Le rapport du dialogique au narratif est inversé par rapport à la logique ordinaire. Les rencontres sont brèves et la parole rare : c’est cela qui fait exister l’écriture.
Il faut donc raconter une ou plusieurs rencontres importantes avec quelqu’un de marquant (et pas forcément célèbre).
Technique, forme du texte : cf la manière abrupte dont le narrateur de la Recherche entre en rapport dialogique avec une multitude d’interlocuteurs.
Nombreux extraits des Rencontres avec Samuel Beckett.
Poème de Morand sur Proust, ‘Ode à Marcel Proust’, 1915.
******************** La main du diable (Un échec)
Après la présentation de la séance par François Bon, je suis allé dans mon bureau, dont les volets roulants, par un miracle étonnant, étaient restés ouverts, ce qui fait que j’ai écrit le texte Onze ans après, au crépuscule puis dans la suie, face à la passerelle faiblement éclairée. De ce texte, Onze ans après, j’ai livré, illico, à huit heures du soir, la première mouture, puis je suis retourné en salle 80 où ça grattait sec, et me suis remis au texte. Disons-le tout net : la consigne de ce jour m’a profondément embarrassé, car, contrairement à la plupart des fois où je me suis trouvé en situation de contrainte, j’ai mis beaucoup de temps à trouver un sujet. Ensuite, une fois le sujet trouvé, je me suis embarqué dans l’écriture en ne parvenant aucunement à restituer la voix du portraituré rencontré, Hugo A. J’ai raturé, repris, modifié, même écrit un paragraphe encore plus mauvais dont je me suis rendu compte, juste avant la lecture à haute voix, qu’il n’était « insérable » nulle part dans mon texte. J’avais déjà modifié pas mal de choses au texte publié à huit heures du soir, mais pas comme il faudrait : dans le détail et non dans la trame. Alors, pas du tout convaincu, j’ai lu mon texte qui, ça tombe bien, n’a pas convaincu François Bon – même s’il a pris de fort élégantes pincettes pour me le dire. Pour ma part, ce n’est pas tant le côté suranné (« plus France que Proust », a dit F.B.*) qui me gêne que le côté mou de ce texte ; je n’ai pas su trancher, et c’est un texte au mitan, oui, grassouillet. Du coup, ce mardi matin, je prends le parti, après un nouveau toilettage, d’instiller polyphonie pour de bon, avec insertion / injection de phrases hugoliennes.

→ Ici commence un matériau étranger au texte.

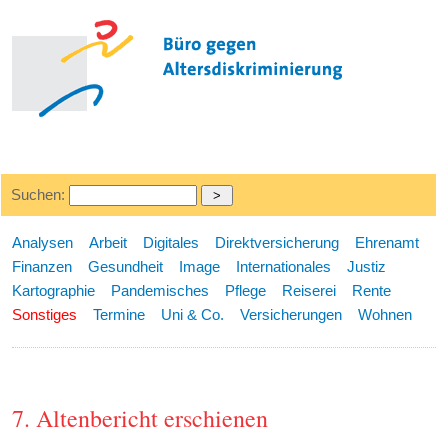
Suchen:
Analysen
Arbeit
Digitales
Direktversicherung
Ehrenamt
Finanzen
Gesundheit
Image
Internationales
Justiz
Kartographie
Pandemisches
Pflege
Reiserei
Rente
Sonstiges
Termine
Uni & Co.
Versicherungen
Wohnen
7. Altenbericht erschienen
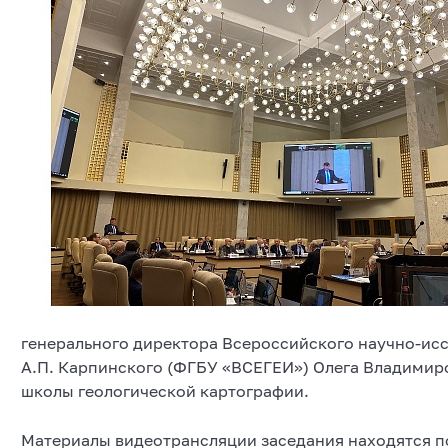
генерального директора Всероссийского научно-исс
А.П. Карпинского (ФГБУ «ВСЕГЕИ») Олега Владимиро
школы геологической картографии.
Материалы видеотрансляции заседания находятся по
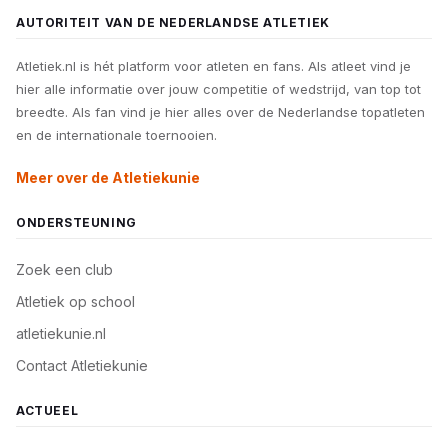
AUTORITEIT VAN DE NEDERLANDSE ATLETIEK
Atletiek.nl is hét platform voor atleten en fans. Als atleet vind je
hier alle informatie over jouw competitie of wedstrijd, van top tot
breedte. Als fan vind je hier alles over de Nederlandse topatleten
en de internationale toernooien.
Meer over de Atletiekunie
ONDERSTEUNING
Zoek een club
Atletiek op school
atletiekunie.nl
Contact Atletiekunie
ACTUEEL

*Ah oui : François Bon a aussi parlé d'une traduction de Henry James qui aplatirait ou raterait (je ne sais plus) ce qui fait le génie de James. Cela dit, même en mauvaise traduction, je prends la référence à James comme un compliment, vu ma grande frustration face à ce texte dont je ne sais que faire. Dans la discussion qu'il a eue avec une étudiante qui prépare un travail de master 1 sur Danielle Collobert, F.B. a raconté que Jérôme Lindon avait, à l'époque, refusé de publier Meurtres, qui lui paraissait trop directement inspiré de / calqué sur l'écriture de Beckett. Pour ma part, même si le texte de R., une autre étudiante, était très réussi, j'ai trouvé qu'il était trop directement inspiré de / calqué sur l'écriture de Duras. (Ou de François Bon, peut-être ?)

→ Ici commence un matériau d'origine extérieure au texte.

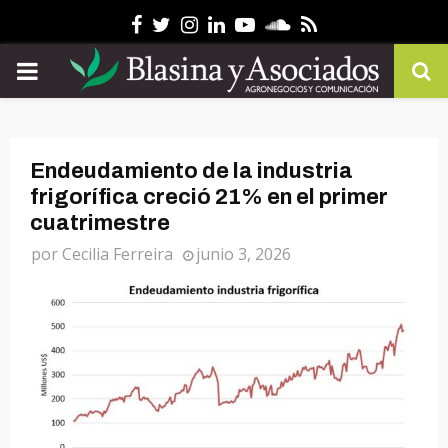
Facebook
Twitter
Instagram
Linkedin
Youtube
Soundcloud
Rss
PRIMARY
MENU
Endeudamiento de la industria
frigorífica creció 21% en el primer
cuatrimestre
por
Cecilia Ferreira
junio 3, 2026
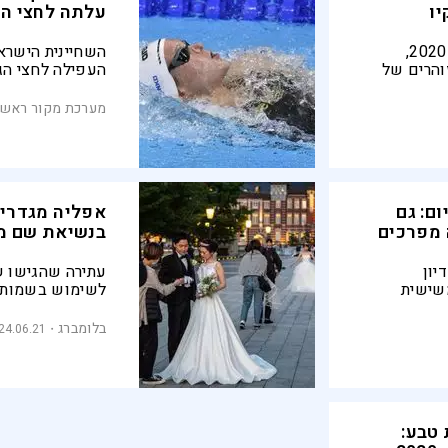
ו
עלתה לחצי ה
בתום שבוע ראשון למשחקי טוקיו 2020,
השחיינית הישרא
והרים של
העפילה לחצי הגמר ב-200 מטר 
רט
מערכת מקור ראשו
ם: גם
אפליה מגדרית 
 מפרכים
בנשיאת שם מ
יון
עתירה שהגישו ש
שישית
לשימוש בשמות 
באולימפיאדה
נישואיהם, נדחת
 להיכנס
דינם: "לא יכול ל
בלומברג
24.06.21
 טבע:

10:20 Publié dans Résidence avec Laloux | Lien permanent | Commentaires (13) | Tags : Ligérienne, Littérature, écriture
Commentaires
Ah merde. Je ne sais même pas si j'ai mal compris, oublié, ou pensé que Bon enverrait un imel (il en a envoyé ?)...
Écrit par : Simon | mardi, 13 mars 2007
Oui, un courriel fut envoyé, sinon je n'en aurais rien su ;-)))
Écrit par : Guillaume | mardi, 13 mars 2007
Ah, d'ou l'énigmatique "à ce soir" ...
Écrit par : Simon | mardi, 13 mars 2007
J'ai reçu la réponse étonnée trop tard pour que ça vaille la peine de rattraper le coup...
Écrit par : Guillaume | mardi, 13 mars 2007
Charles Juliet... On en parle bien peu... J'ai bien aimé l'un des tomes de son journal, je ne sait plus lequel...
Écrit par : stael | mardi, 13 mars 2007
Le seul que j'aie lu, c'est le deuxième, un peu trop dépressif à mon goût quand même. "Lambeaux" fut un succès de librairie (largement enseigné dans les classes de 1ère (mais plus dans le public, je pense ;:))
Bon, je propose que, côté enseignement, on enterre la hache de guerre, d'accord ?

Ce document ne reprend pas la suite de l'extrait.